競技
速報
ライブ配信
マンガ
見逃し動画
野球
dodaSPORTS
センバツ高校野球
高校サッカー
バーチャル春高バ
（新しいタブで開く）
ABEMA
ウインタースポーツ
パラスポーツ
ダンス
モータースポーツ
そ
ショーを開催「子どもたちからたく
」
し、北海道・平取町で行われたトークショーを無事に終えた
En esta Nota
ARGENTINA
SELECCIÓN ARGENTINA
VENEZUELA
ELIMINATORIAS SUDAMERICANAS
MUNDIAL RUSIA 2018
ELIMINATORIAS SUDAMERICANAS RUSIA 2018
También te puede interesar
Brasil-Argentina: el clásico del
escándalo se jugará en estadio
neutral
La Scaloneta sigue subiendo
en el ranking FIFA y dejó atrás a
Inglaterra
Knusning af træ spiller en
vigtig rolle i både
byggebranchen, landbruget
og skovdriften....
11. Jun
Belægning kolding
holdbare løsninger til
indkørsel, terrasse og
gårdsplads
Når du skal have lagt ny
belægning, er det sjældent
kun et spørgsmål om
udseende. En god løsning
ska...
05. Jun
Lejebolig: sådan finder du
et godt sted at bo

==

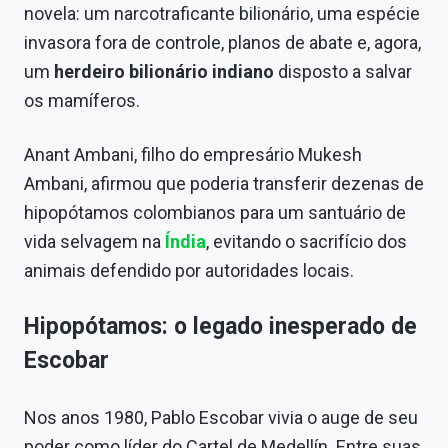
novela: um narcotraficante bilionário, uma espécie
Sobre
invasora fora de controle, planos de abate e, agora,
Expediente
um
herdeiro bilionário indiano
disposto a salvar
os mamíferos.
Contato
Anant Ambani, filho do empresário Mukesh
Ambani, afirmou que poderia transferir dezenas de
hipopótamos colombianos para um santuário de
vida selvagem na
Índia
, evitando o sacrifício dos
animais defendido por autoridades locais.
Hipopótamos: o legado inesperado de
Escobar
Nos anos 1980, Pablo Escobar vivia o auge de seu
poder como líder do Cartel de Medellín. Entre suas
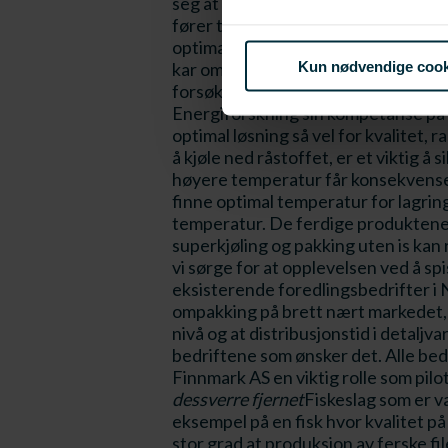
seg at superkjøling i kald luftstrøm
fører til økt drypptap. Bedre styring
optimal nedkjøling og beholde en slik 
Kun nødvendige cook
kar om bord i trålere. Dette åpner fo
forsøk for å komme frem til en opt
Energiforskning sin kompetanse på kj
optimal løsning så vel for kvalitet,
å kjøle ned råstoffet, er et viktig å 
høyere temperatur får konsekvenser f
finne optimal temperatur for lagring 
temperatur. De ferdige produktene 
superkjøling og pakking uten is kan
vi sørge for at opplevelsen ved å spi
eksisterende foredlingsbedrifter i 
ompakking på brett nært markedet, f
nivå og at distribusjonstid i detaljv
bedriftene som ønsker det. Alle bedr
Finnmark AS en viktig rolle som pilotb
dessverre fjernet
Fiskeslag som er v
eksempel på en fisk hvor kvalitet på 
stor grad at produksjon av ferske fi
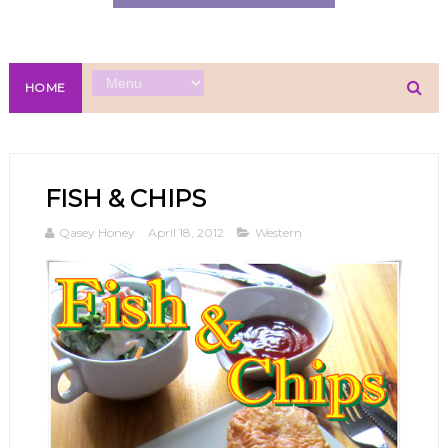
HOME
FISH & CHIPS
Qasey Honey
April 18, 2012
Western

_Problem_
Put everything from the line containing "novela: um narcotraficante" down to the line containing "poder como líder" into a Markdown table with the columns Number and Text, one numbered row per line, leaving out blank lines.

_Problem solution_
| Number | Text |
|---|---|
| 1 | novela: um narcotraficante bilionário, uma espécie |
| 2 | Sobre |
| 3 | invasora fora de controle, planos de abate e, agora, |
| 4 | Expediente |
| 5 | um |
| 6 | herdeiro bilionário indiano |
| 7 | disposto a salvar |
| 8 | os mamíferos. |
| 9 | Contato |
| 10 | Anant Ambani, filho do empresário Mukesh |
| 11 | Ambani, afirmou que poderia transferir dezenas de |
| 12 | hipopótamos colombianos para um santuário de |
| 13 | vida selvagem na |
| 14 | Índia |
| 15 | , evitando o sacrifício dos |
| 16 | animais defendido por autoridades locais. |
| 17 | Hipopótamos: o legado inesperado de |
| 18 | Escobar |
| 19 | Nos anos 1980, Pablo Escobar vivia o auge de seu |
| 20 | poder como líder do Cartel de Medellín. Entre suas |